The expected high winds and slow movement of the hurricane as it comes ashore are likely to make rescue efforts in flooded areas challenging, senior US Defence Department officials say.

"We live in a mobile home so we were just like 'No way, '" she said.

The massive storm is larger than North Carolina and South Carolina - combined, according to South Carolina Emergency Management. Restoring power to all customers could take weeks, it said. Ocean water flowed between homes and on to streets on the Outer Banks; waves crashed against wooden fishing piers. The top wind gusts were reported in Raleigh are at 39 miles per hour.

The effects of Hurricane Florence can already be felt along the coast of North Carolina as of 12 p.m. on September 13.

More than 1.7 million people in the Carolinas and Virginia were warned to evacuate over the past few days, and the homes of about 10 million were under watches or warnings for the hurricane or tropical storm conditions.

"We expected it to strengthen and then as it approached the coast to weaken somewhat", Abrams says.

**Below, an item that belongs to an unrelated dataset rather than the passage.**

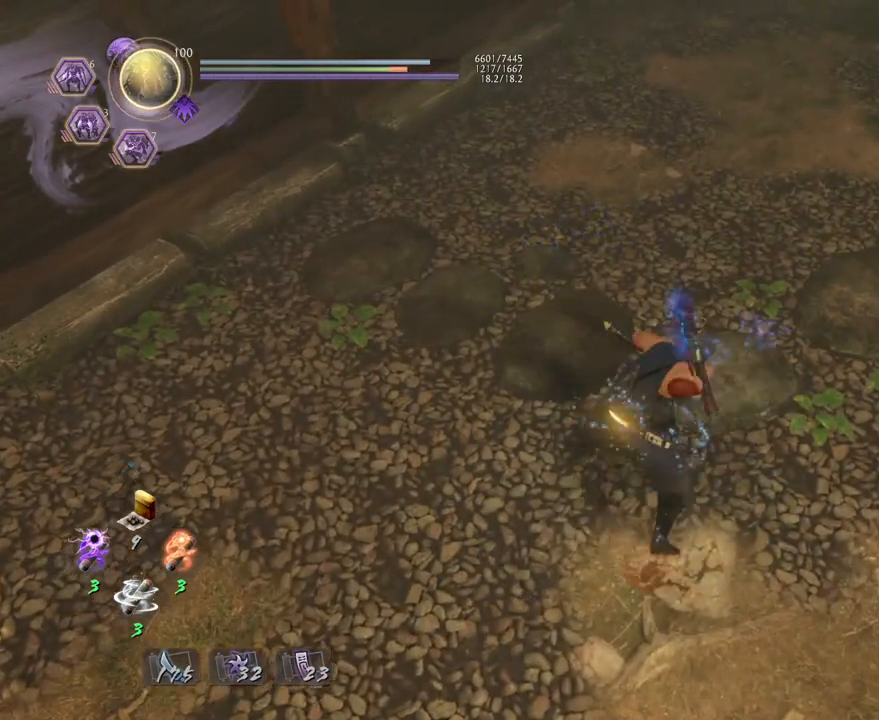
{"buttons": [], "left_stick": "center", "right_stick": "center", "events": []}
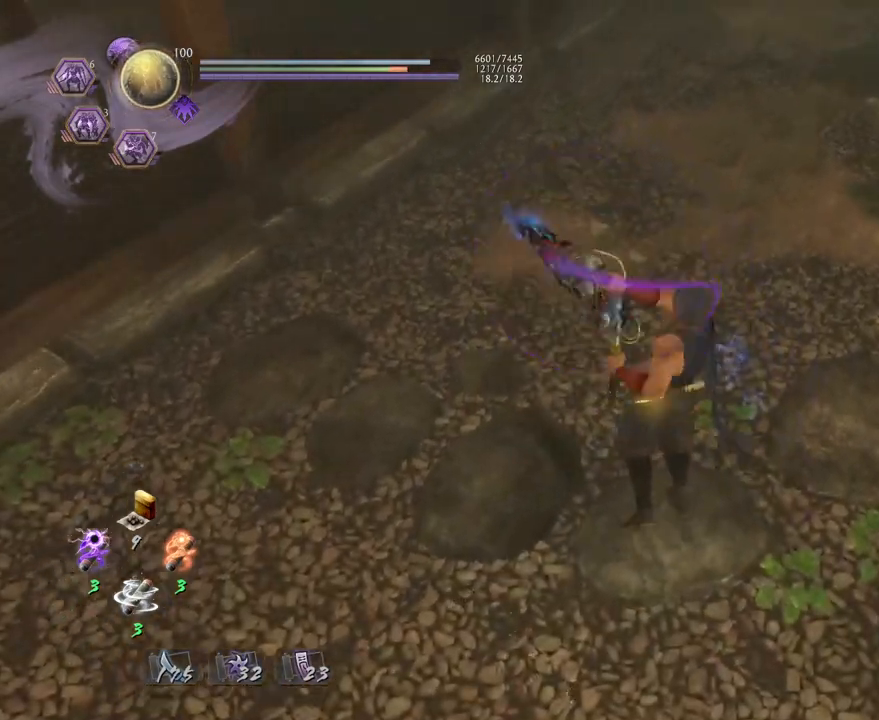
{"buttons": [], "left_stick": "center", "right_stick": "up-right", "events": [[167, "right_stick", "up-right"], [300, "R1", "down"], [417, "R1", "up"]]}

The forecast calls for as much as 40 inches (102 centimeters) of rain over seven days along the coast, with the deluge continuing even as the center of the storm pushes its way over the Appalachian Mountains.

A state of emergency has been declared in five coastal states - North Carolina, South Carolina, Georgia, Maryland and Virginia - as well as the USA capital Washington.

Near the beach in Wilmington, a Waffle House restaurant, part of a chain with a reputation for staying open during disasters, had no plans to close, even if power was lost, and there were lines to get in on Thursday evening. Instead, they drove 150 miles (240 km) inland to his mother's house in Durham.